Texte proposé:
Du combiné pris pour un visage
Sur les fictions téléphoniques, Michel Chion distingue les situations où l’on perçoit la voix de l’interlocuteur au bout du fil de celles où cet interlocuteur reste inaudible[11] [11] CHION Michel, La voix au cinéma, Cahiers du Cinéma/Editions de l’Etoile, Paris, 1982, p. 60 . On pourrait ajouter les situations où celui qui appelle assure, par son ton et sa formulation, la médiation indirecte des réponses de son interlocuteur (« vous me dites que… » ; « il n’est pas question que… » ; etc). Chez Stanley Donen, de très nombreuses situations téléphoniques échouent car les voix des « appelants » ne se trouvent jamais dotées d’un visage-émetteur offert à leur interlocuteur : le medium téléphonique est condamné à une fonction de « trou noir » où l’invisibilité de l’acousmêtre le place dans une situation inconciliable à celle des corps visibles à l’écran. Peut-être la récurrence dramatique de ces échecs téléphoniques (notamment dans Kiss Them For Me) traduit-elle l’attachement de Donen aux corps que le spectacle exhibe (après la comédie musicale, lieu de la représentation chorégraphiée) : comme un corps étranger, la voix acousmatique téléphonique est rejetée du corps du film, qui s’y heurte et s’y dissout à la fois, parce qu’est rejetée la résolution dans une incarnation visible. Parmi l’ensemble des corps en spectacle, surexposés même dans des films qui ne relèvent pas de la comédie musicale, les voix émises sans que l’on perçoive le visage ou le corps de ceux qui les profèrent plongent, la plupart du temps, le personnage dans une situation d’impuissance.

Problème à résoudre:
Répondez aux questions suivantes sur le texte consacré au téléphone chez Stanley Donen.
1. Qui distingue les situations où l'on perçoit la voix de l'interlocuteur au bout du fil de celles où cet interlocuteur reste inaudible ?
2. Dans quel film la récurrence dramatique des échecs téléphoniques est-elle notamment relevée ?
3. Dans quelle situation les voix émises sans que l'on perçoive le visage ou le corps de ceux qui les profèrent plongent-elles le personnage, la plupart du temps ?

Extraits des fiches:
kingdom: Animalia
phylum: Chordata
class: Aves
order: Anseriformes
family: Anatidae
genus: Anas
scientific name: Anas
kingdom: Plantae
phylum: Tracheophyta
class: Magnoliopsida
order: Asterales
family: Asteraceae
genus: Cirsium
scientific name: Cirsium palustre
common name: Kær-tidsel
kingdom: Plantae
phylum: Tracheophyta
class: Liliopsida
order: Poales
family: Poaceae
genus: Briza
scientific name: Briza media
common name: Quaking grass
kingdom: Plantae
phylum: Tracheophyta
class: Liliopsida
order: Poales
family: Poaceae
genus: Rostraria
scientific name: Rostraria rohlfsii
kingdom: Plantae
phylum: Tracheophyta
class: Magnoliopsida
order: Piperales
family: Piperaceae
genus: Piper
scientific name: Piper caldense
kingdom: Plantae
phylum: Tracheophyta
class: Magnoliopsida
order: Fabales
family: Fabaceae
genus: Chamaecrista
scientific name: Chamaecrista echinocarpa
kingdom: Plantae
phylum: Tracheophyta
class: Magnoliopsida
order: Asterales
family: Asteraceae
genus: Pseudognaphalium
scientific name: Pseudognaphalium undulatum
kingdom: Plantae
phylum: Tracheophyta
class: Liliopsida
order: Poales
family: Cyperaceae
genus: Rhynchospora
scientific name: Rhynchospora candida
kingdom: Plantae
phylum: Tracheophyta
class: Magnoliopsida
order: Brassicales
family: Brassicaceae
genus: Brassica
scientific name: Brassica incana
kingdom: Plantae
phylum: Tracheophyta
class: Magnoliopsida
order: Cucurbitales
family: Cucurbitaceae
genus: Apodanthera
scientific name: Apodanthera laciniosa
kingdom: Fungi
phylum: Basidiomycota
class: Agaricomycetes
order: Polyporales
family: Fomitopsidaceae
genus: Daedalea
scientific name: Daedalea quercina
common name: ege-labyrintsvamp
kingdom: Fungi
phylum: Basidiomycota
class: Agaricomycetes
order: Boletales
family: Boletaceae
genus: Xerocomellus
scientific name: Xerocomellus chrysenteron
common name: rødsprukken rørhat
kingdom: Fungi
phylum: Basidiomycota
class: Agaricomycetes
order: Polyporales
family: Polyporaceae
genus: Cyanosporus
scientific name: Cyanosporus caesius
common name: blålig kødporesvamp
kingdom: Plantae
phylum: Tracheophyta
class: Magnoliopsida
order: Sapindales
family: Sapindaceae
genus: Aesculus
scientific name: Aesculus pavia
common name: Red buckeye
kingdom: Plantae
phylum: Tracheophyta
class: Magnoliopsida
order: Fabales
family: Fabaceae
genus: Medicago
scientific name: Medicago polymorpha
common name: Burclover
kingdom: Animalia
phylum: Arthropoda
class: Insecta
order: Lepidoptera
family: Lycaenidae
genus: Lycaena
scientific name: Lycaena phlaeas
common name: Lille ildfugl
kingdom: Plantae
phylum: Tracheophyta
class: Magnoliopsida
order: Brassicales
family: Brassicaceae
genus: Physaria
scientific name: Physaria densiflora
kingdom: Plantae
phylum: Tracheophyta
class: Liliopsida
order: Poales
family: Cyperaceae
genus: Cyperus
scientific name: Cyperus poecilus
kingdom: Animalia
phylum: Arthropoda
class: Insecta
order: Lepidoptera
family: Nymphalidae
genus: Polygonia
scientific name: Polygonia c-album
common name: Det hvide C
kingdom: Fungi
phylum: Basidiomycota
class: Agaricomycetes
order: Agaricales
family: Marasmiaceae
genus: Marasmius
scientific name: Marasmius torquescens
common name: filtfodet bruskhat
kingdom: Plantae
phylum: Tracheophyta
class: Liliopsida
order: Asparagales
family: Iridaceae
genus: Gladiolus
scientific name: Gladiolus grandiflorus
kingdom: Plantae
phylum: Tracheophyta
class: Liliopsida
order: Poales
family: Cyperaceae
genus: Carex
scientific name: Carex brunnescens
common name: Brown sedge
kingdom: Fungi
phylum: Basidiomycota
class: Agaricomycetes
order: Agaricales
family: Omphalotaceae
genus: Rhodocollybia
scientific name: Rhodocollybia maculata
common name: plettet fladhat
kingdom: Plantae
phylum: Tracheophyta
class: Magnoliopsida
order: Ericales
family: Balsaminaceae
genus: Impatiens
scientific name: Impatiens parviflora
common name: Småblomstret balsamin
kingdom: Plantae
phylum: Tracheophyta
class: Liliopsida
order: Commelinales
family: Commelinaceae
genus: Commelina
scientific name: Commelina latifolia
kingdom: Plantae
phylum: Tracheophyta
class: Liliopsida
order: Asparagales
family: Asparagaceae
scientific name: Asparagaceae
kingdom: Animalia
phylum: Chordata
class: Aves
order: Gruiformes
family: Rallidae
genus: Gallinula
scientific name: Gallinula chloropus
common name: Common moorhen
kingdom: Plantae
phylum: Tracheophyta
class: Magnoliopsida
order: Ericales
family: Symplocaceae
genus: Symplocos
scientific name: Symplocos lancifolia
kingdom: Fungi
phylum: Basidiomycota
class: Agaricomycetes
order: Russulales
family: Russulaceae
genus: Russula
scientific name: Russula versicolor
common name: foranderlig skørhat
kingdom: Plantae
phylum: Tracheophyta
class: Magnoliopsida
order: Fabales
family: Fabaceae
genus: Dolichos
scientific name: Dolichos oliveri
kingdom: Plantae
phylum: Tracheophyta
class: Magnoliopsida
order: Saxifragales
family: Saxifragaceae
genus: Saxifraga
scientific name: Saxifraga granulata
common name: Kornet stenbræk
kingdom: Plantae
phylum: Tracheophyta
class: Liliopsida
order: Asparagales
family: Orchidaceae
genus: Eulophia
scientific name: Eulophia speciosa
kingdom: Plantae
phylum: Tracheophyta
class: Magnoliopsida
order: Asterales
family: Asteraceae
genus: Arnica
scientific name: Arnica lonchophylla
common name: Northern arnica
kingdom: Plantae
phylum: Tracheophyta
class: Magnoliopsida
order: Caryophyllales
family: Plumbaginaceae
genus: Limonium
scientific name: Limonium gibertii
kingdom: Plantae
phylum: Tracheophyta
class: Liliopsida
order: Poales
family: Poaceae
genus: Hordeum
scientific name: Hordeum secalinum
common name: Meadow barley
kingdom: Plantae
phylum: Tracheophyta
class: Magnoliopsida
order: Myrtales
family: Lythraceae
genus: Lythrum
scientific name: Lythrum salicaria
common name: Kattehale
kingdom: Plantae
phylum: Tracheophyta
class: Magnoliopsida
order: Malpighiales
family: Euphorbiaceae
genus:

Solution proposée:
1. Michel Chion.
2. Kiss Them For Me.
3. Dans une situation d'impuissance.